Kosowska prasa podając te liczbę powołuje się na służby wywiadowcze. Kosowo stało się obok Bośni i Hercegowiny krajem europejskim, z którego pochodzi najwięcej dżihadystów w przeliczeniu na liczbę mieszkańców.
– Wpływa to fatalnie na wizerunek Kosowa w oczach naszych strategicznych sojuszników i na świecie oraz staje się przyczyną destabilizacji kraju – oświadczyła kosowska prezydent Atifete Jahjaga.
Chociaż 90 procent mieszkańców Kosowa deklaruje się formalnie jako muzułmanie, większość to niepraktykujący wyznawcy islamu.

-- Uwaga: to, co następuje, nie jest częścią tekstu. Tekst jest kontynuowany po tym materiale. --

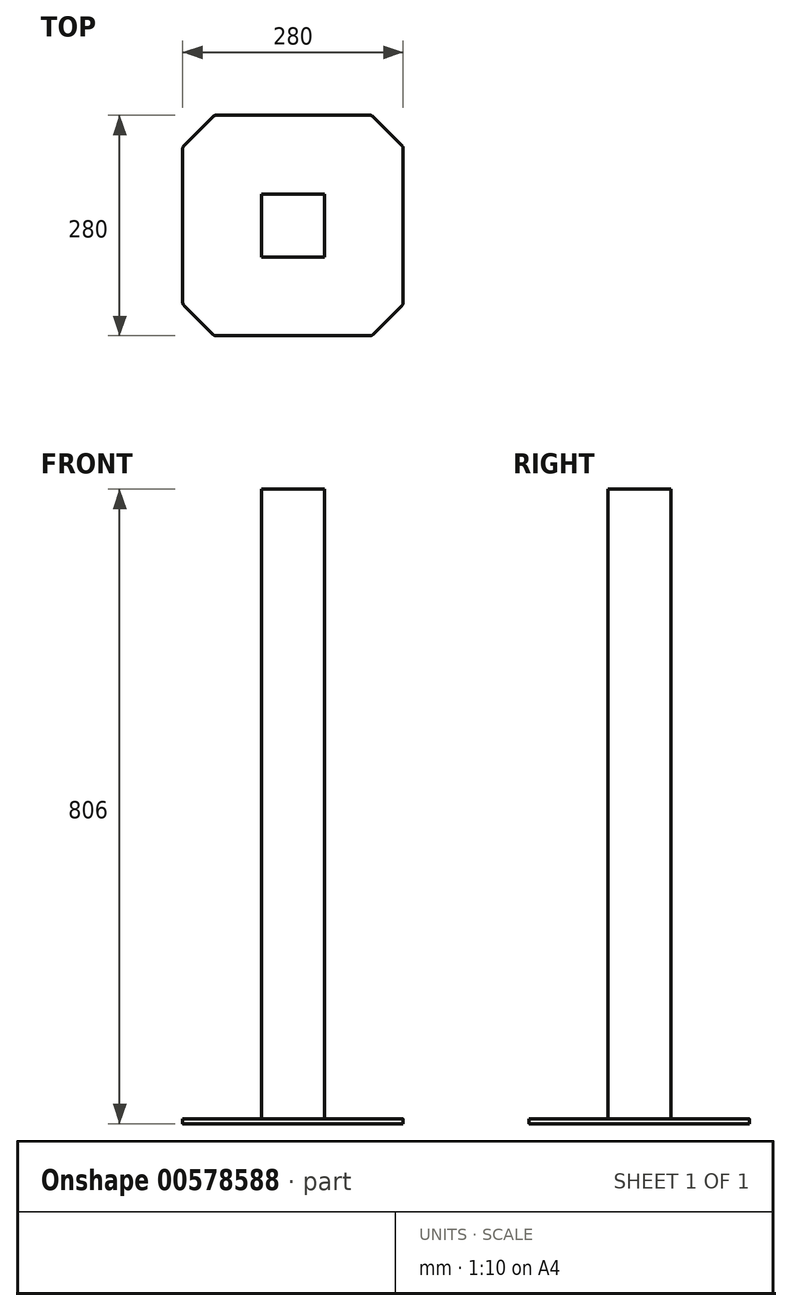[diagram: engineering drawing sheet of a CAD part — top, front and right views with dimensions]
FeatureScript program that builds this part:
annotation { "Feature Type Name" : "Feature", "Feature Type Description" : "" }
export const myFeature = defineFeature(function(context is Context, id is Id, definition is map)
    precondition{}
    {
        {
            var Q0;
            Q0=qCreatedBy(makeId("Top.planeOp"),FACE);
            var sketch = newSketch(context, id + "F0", { "sketchPlane" : qUnion([Q0])});
            skLineSegment(sketch, "E0.bottom", {"start": v(-40, 40) * mm, "end": v(40, 40) * mm});
            skLineSegment(sketch, "E0.top", {"start": v(-40, -40) * mm, "end": v(40, -40) * mm});
            skLineSegment(sketch, "E0.left", {"start": v(-40, 40) * mm, "end": v(-40, -40) * mm});
            skLineSegment(sketch, "E0.right", {"start": v(40, 40) * mm, "end": v(40, -40) * mm});
            skLineSegment(sketch, "E1", {"start": v(0, 70.9) * mm, "end": v(0, -85.85) * mm, "construction": true});
            skLineSegment(sketch, "E2", {"start": v(-71.93, 0) * mm, "end": v(108.98, 0) * mm, "construction": true});
            skSolve(sketch);
        }
        {
            var Q0;
            Q0 = qSketchRegion(id + "F0", true);
            extrude(context, id + "F1", {"entities" : qUnion([Q0]), "depth" : 800 * mm, "offsetDistance" : 25 * mm});
        }
        {
            var Q0;
            Q0=makeQuery(id+"F1.opExtrude","CAP_FACE",FACE,{"disambiguationData":[OSD([sQuery(id+"F0.wireOp",EDGE,"E0.bottom"),sQuery(id+"F0.wireOp",EDGE,"E0.top"),sQuery(id+"F0.wireOp",EDGE,"E0.left"),sQuery(id+"F0.wireOp",EDGE,"E0.right")])],"isStart":true});
            var sketch = newSketch(context, id + "F2", { "sketchPlane" : qUnion([Q0])});
            skLineSegment(sketch, "E3.0", {"start": v(-140, 140) * mm, "end": v(-140, -140) * mm});
            skLineSegment(sketch, "E3.1", {"start": v(140, 140) * mm, "end": v(-140, 140) * mm});
            skLineSegment(sketch, "E3.2", {"start": v(140, -140) * mm, "end": v(140, 140) * mm});
            skLineSegment(sketch, "E3.3", {"start": v(-140, -140) * mm, "end": v(140, -140) * mm});
            skSolve(sketch);
        }
        {
            var Q0;
            Q0 = qSketchRegion(id + "F2", true);
            extrude(context, id + "F3", {"entities" : qUnion([Q0]), "operationType" : NewBodyOperationType.ADD, "depth" : 6 * mm, "offsetDistance" : 25 * mm});
        }
        {
            var Q0;
            Q0=makeQuery(id+"F3.opExtrude","SWEPT_EDGE",EDGE,{"disambiguationData":[OSD([sQuery(id+"F2.wireOp",EDGE,"E3.1"),sQuery(id+"F2.wireOp",EDGE,"E3.2")])]});
            var Q1;
            Q1=makeQuery(id+"F3.opExtrude","SWEPT_EDGE",EDGE,{"disambiguationData":[OSD([sQuery(id+"F2.wireOp",EDGE,"E3.2"),sQuery(id+"F2.wireOp",EDGE,"E3.3")])]});
            var Q2;
            Q2=makeQuery(id+"F3.opExtrude","SWEPT_EDGE",EDGE,{"disambiguationData":[OSD([sQuery(id+"F2.wireOp",EDGE,"E3.0"),sQuery(id+"F2.wireOp",EDGE,"E3.3")])]});
            var Q3;
            Q3=makeQuery(id+"F3.opExtrude","SWEPT_EDGE",EDGE,{"disambiguationData":[OSD([sQuery(id+"F2.wireOp",EDGE,"E3.0"),sQuery(id+"F2.wireOp",EDGE,"E3.1")])]});
            chamfer(context, id + "F4", {"entities" : qUnion([Q0, Q1, Q2, Q3]), "width" : 40 * mm, "tangentPropagation" : true});
        }
        {
            var Q0;
            {var subQ0=sQuery(id+"F2.wireOp",EDGE,"E3.2");Q0=makeQuery(id+"F4.opChamfer","BLEND_EDGE",EDGE,{"blendedFrom":[makeQuery(id+"F3.opExtrude","SWEPT_EDGE",EDGE,{"disambiguationData":[OSD([sQuery(id+"F2.wireOp",EDGE,"E3.1"),subQ0])]}),makeQuery(id+"F3.opExtrude","SWEPT_FACE",FACE,{"disambiguationData":[OSD([subQ0])]})],"blendedInto":[makeQuery(id+"F3.opExtrude","SWEPT_FACE",FACE,{"disambiguationData":[OSD([subQ0])]})]});}
            var Q1;
            {var subQ0=sQuery(id+"F2.wireOp",EDGE,"E3.1");Q1=makeQuery(id+"F4.opChamfer","BLEND_EDGE",EDGE,{"blendedFrom":[makeQuery(id+"F3.opExtrude","SWEPT_EDGE",EDGE,{"disambiguationData":[OSD([subQ0,sQuery(id+"F2.wireOp",EDGE,"E3.2")])]}),makeQuery(id+"F3.opExtrude","SWEPT_FACE",FACE,{"disambiguationData":[OSD([subQ0])]})],"blendedInto":[makeQuery(id+"F3.opExtrude","SWEPT_FACE",FACE,{"disambiguationData":[OSD([subQ0])]})]});}
            var Q2;
            {var subQ0=sQuery(id+"F2.wireOp",EDGE,"E3.2");Q2=makeQuery(id+"F4.opChamfer","BLEND_EDGE",EDGE,{"blendedFrom":[makeQuery(id+"F3.opExtrude","SWEPT_EDGE",EDGE,{"disambiguationData":[OSD([subQ0,sQuery(id+"F2.wireOp",EDGE,"E3.3")])]}),makeQuery(id+"F3.opExtrude","SWEPT_FACE",FACE,{"disambiguationData":[OSD([subQ0])]})],"blendedInto":[makeQuery(id+"F3.opExtrude","SWEPT_FACE",FACE,{"disambiguationData":[OSD([subQ0])]})]});}
            var Q3;
            {var subQ0=sQuery(id+"F2.wireOp",EDGE,"E3.3");Q3=makeQuery(id+"F4.opChamfer","BLEND_EDGE",EDGE,{"blendedFrom":[makeQuery(id+"F3.opExtrude","SWEPT_EDGE",EDGE,{"disambiguationData":[OSD([sQuery(id+"F2.wireOp",EDGE,"E3.2"),subQ0])]}),makeQuery(id+"F3.opExtrude","SWEPT_FACE",FACE,{"disambiguationData":[OSD([subQ0])]})],"blendedInto":[makeQuery(id+"F3.opExtrude","SWEPT_FACE",FACE,{"disambiguationData":[OSD([subQ0])]})]});}
            var Q4;
            {var subQ0=sQuery(id+"F2.wireOp",EDGE,"E3.3");Q4=makeQuery(id+"F4.opChamfer","BLEND_EDGE",EDGE,{"blendedFrom":[makeQuery(id+"F3.opExtrude","SWEPT_EDGE",EDGE,{"disambiguationData":[OSD([sQuery(id+"F2.wireOp",EDGE,"E3.0"),subQ0])]}),makeQuery(id+"F3.opExtrude","SWEPT_FACE",FACE,{"disambiguationData":[OSD([subQ0])]})],"blendedInto":[makeQuery(id+"F3.opExtrude","SWEPT_FACE",FACE,{"disambiguationData":[OSD([subQ0])]})]});}
            var Q5;
            {var subQ0=sQuery(id+"F2.wireOp",EDGE,"E3.0");Q5=makeQuery(id+"F4.opChamfer","BLEND_EDGE",EDGE,{"blendedFrom":[makeQuery(id+"F3.opExtrude","SWEPT_EDGE",EDGE,{"disambiguationData":[OSD([subQ0,sQuery(id+"F2.wireOp",EDGE,"E3.3")])]}),makeQuery(id+"F3.opExtrude","SWEPT_FACE",FACE,{"disambiguationData":[OSD([subQ0])]})],"blendedInto":[makeQuery(id+"F3.opExtrude","SWEPT_FACE",FACE,{"disambiguationData":[OSD([subQ0])]})]});}
            var Q6;
            {var subQ0=sQuery(id+"F2.wireOp",EDGE,"E3.1");Q6=makeQuery(id+"F4.opChamfer","BLEND_EDGE",EDGE,{"blendedFrom":[makeQuery(id+"F3.opExtrude","SWEPT_EDGE",EDGE,{"disambiguationData":[OSD([sQuery(id+"F2.wireOp",EDGE,"E3.0"),subQ0])]}),makeQuery(id+"F3.opExtrude","SWEPT_FACE",FACE,{"disambiguationData":[OSD([subQ0])]})],"blendedInto":[makeQuery(id+"F3.opExtrude","SWEPT_FACE",FACE,{"disambiguationData":[OSD([subQ0])]})]});}
            var Q7;
            {var subQ0=sQuery(id+"F2.wireOp",EDGE,"E3.0");Q7=makeQuery(id+"F4.opChamfer","BLEND_EDGE",EDGE,{"blendedFrom":[makeQuery(id+"F3.opExtrude","SWEPT_EDGE",EDGE,{"disambiguationData":[OSD([subQ0,sQuery(id+"F2.wireOp",EDGE,"E3.1")])]}),makeQuery(id+"F3.opExtrude","SWEPT_FACE",FACE,{"disambiguationData":[OSD([subQ0])]})],"blendedInto":[makeQuery(id+"F3.opExtrude","SWEPT_FACE",FACE,{"disambiguationData":[OSD([subQ0])]})]});}
            fillet(context, id + "F5", {"entities" : qUnion([Q0, Q1, Q2, Q3, Q4, Q5, Q6, Q7]), "radius" : 5 * mm, "tangentPropagation" : true, "allowEdgeOverflow" : false});
        }
    });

W istocie mieszkańcy Kosowa jeszcze w czasach, gdy należało do Jugosławii, byli społecznością zsekularyzowaną. Kiedy deklarowali się jako muzułmanie, dotyczyło to głównie ich tożsamości kulturalnej. Nawet w toku konfliktu zbrojnego z Serbią w latach 1998/1999, po której Kosowo ogłosiło niepodległość, czynnik religijny nie odegrał istotnej roli.

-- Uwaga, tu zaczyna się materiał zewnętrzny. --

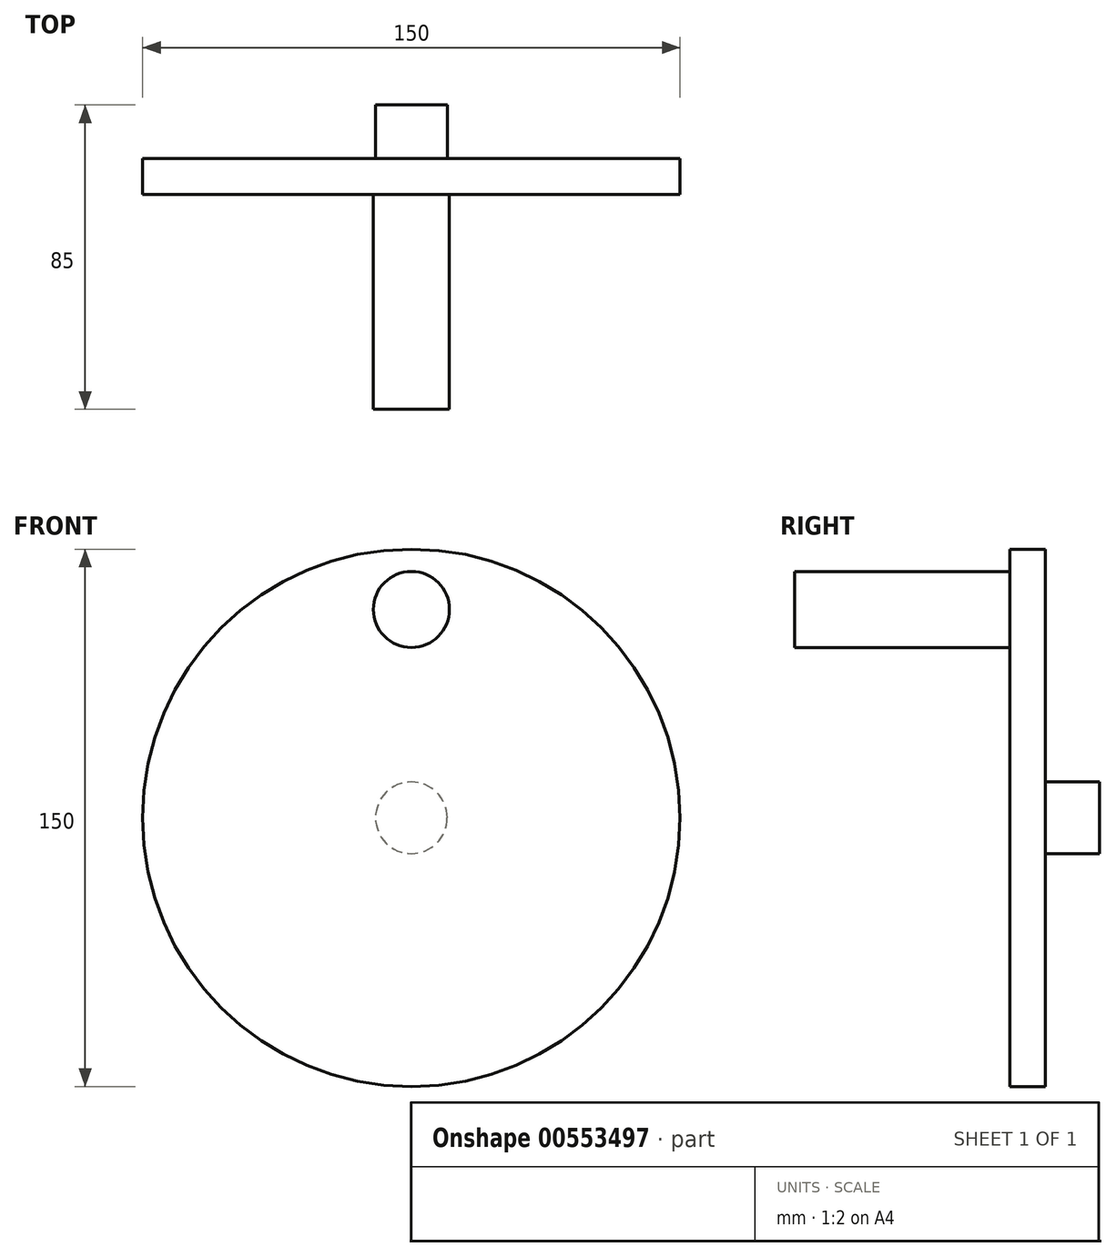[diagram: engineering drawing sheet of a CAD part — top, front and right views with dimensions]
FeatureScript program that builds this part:
annotation { "Feature Type Name" : "Feature", "Feature Type Description" : "" }
export const myFeature = defineFeature(function(context is Context, id is Id, definition is map)
    precondition{}
    {
        {
            var Q0;
            Q0=qCreatedBy(makeId("Front.planeOp"),FACE);
            var sketch = newSketch(context, id + "F0", { "sketchPlane" : qUnion([Q0])});
            skCircle(sketch, "E0", {"center": v(0, 0) * mm, "radius": 10 * mm});
            skSolve(sketch);
        }
        {
            var Q0;
            Q0 = qSketchRegion(id + "F0", true);
            extrude(context, id + "F1", {"entities" : qUnion([Q0]), "depth" : 15 * mm, "offsetDistance" : 25 * mm});
        }
        {
            var Q0;
            Q0=makeQuery(id+"F1.opExtrude","CAP_FACE",FACE,{"disambiguationData":[OSD([sQuery(id+"F0.wireOp",EDGE,"E0")])],"isStart":false});
            var sketch = newSketch(context, id + "F2", { "sketchPlane" : qUnion([Q0])});
            skCircle(sketch, "E1", {"center": v(0, 0) * mm, "radius": 75 * mm});
            skSolve(sketch);
        }
        {
            var Q0;
            Q0 = qSketchRegion(id + "F2", true);
            extrude(context, id + "F3", {"entities" : qUnion([Q0]), "operationType" : NewBodyOperationType.ADD, "depth" : 10 * mm, "offsetDistance" : 25 * mm});
        }
        {
            var Q0;
            Q0=makeQuery(id+"F3.opExtrude","CAP_FACE",FACE,{"disambiguationData":[OSD([sQuery(id+"F2.wireOp",EDGE,"E1")])],"isStart":false});
            var sketch = newSketch(context, id + "F4", { "sketchPlane" : qUnion([Q0])});
            skCircle(sketch, "E2", {"center": v(0, 58.15) * mm, "radius": 10.62 * mm});
            skSolve(sketch);
        }
        {
            var Q0;
            Q0 = qSketchRegion(id + "F4", true);
            extrude(context, id + "F5", {"entities" : qUnion([Q0]), "operationType" : NewBodyOperationType.ADD, "depth" : 60 * mm, "offsetDistance" : 25 * mm});
        }
    });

Zdaniem serbskiego orientalisty Darko Tanaskovicia, który wypowiadał się dla belgradzkiego dziennika "Danas", to głównie emisariusze Arabii Saudyjskiej dostrzegają w Kosowie oraz w Bośni "szansę pozyskania muzułmanów" dla wahabizmu, radykalnej wersji islamu.
Od sierpnia w Kosowie aresztowano 60 osób pod zarzutem utrzymywania relacji z ugrupowaniami dżihadystów i werbowania bojowników dla Państwa Islamskiego. Wśród aresztowanych jest wielu młodych ludzi, ale także dwunastu imamów, m.in. Shefaqet Krasinki, główny mufti Wielkiego Meczetu w Prisztinie.
Władze kosowskie zakazały ostatnio działalności piętnastu organizacji pozarządowych podejrzanych o finansowanie islamskich ekstremistów z pieniędzy pochodzącym z krajów arabskich.
– Jesteśmy w posiadaniu informacji, że grupa imamów, którzy ukończyli studia za granicą i wchodzili w skład pewnych ugrupowań religijno-politycznych, starała się narzucać wiernym interpretację islamu odmienną od tradycyjnej i głoszącą zasady wahabizmu i salafizmu – oświadczył kosowski minister praw wewnętrznych Bajram Rexhepi.
Jeden z jego doradców przyznaje: "Ocknęliśmy się zbyt późno".
Ocenia się, że ponad piętnastu obywateli Kosowa zginęło już w walkach na terenie Iraku i Syrii, walcząc w szeregach Państwa Islamskiego i powiązanego z Al-Kaidą Frontu al-Nusra; niektóre kosowskie media piszą o czterdziestu zabitych.
Kosowskie i serbskie media są na ogół zgodne w ocenie, że szerzeniu się radykalizmu islamskiego w Kosowie sprzyja zwłaszcza bezrobocie wśród młodzieży: podczas gdy stopa bezrobocia w tym kraju wynosi ok. 40 proc., to wśród młodych mężczyzn – ponad 55 proc.
Rząd Kosowa przygotował w tym roku projekt ustawy, której celem jest utrudnienie młodym udziału w wojnach toczących się za granicą, ale na razie jej uchwalenie napotyka kolejne przeszkody formalne.